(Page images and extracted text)
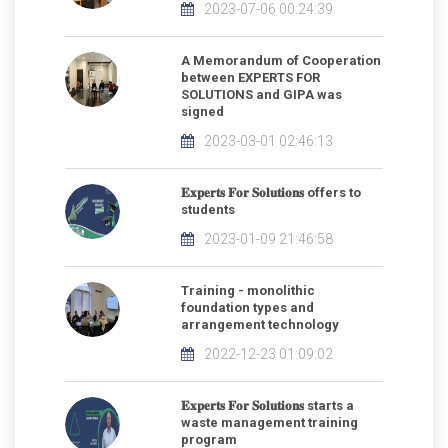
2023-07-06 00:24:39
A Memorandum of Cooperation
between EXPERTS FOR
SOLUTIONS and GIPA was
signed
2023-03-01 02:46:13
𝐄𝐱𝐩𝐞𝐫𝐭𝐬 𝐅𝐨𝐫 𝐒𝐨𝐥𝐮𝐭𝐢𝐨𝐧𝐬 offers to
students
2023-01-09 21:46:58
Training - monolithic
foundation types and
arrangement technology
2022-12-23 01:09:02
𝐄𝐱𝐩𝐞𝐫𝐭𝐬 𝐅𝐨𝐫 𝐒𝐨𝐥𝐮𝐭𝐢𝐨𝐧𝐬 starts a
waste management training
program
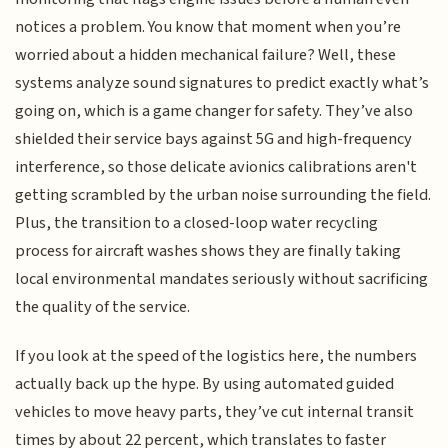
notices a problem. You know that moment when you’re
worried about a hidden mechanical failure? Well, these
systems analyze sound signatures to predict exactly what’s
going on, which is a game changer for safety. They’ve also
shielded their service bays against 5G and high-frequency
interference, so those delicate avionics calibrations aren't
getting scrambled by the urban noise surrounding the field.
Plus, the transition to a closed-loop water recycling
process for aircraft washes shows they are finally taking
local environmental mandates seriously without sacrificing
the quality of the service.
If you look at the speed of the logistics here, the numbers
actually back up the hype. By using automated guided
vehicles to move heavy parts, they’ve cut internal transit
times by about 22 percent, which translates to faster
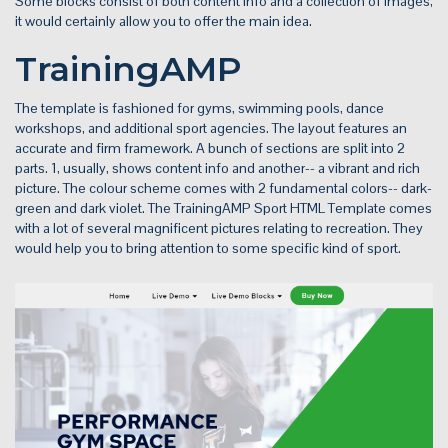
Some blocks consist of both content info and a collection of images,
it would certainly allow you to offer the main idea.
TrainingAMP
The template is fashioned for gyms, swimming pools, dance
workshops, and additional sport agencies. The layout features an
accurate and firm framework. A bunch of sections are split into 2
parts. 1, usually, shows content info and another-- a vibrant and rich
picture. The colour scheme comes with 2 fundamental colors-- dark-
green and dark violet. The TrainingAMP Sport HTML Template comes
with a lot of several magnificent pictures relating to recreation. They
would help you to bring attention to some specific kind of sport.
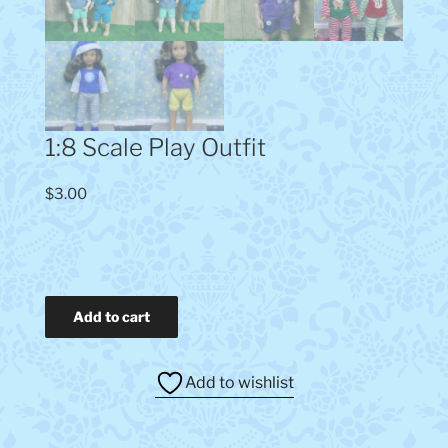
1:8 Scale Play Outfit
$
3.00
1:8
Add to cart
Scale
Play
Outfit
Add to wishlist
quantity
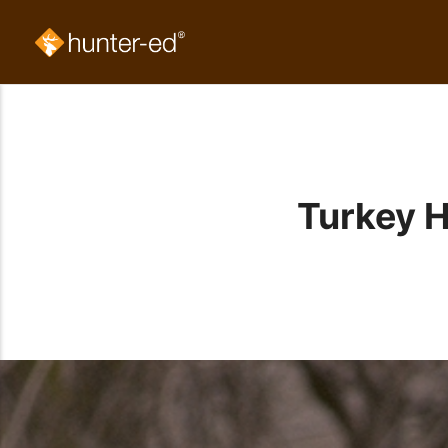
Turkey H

§ PROBLEM TO SOLVE: Work out how many lines of the entries hold the word "content", and write only that figure.

§ RESPONSE TO THIS EXERCISE: 2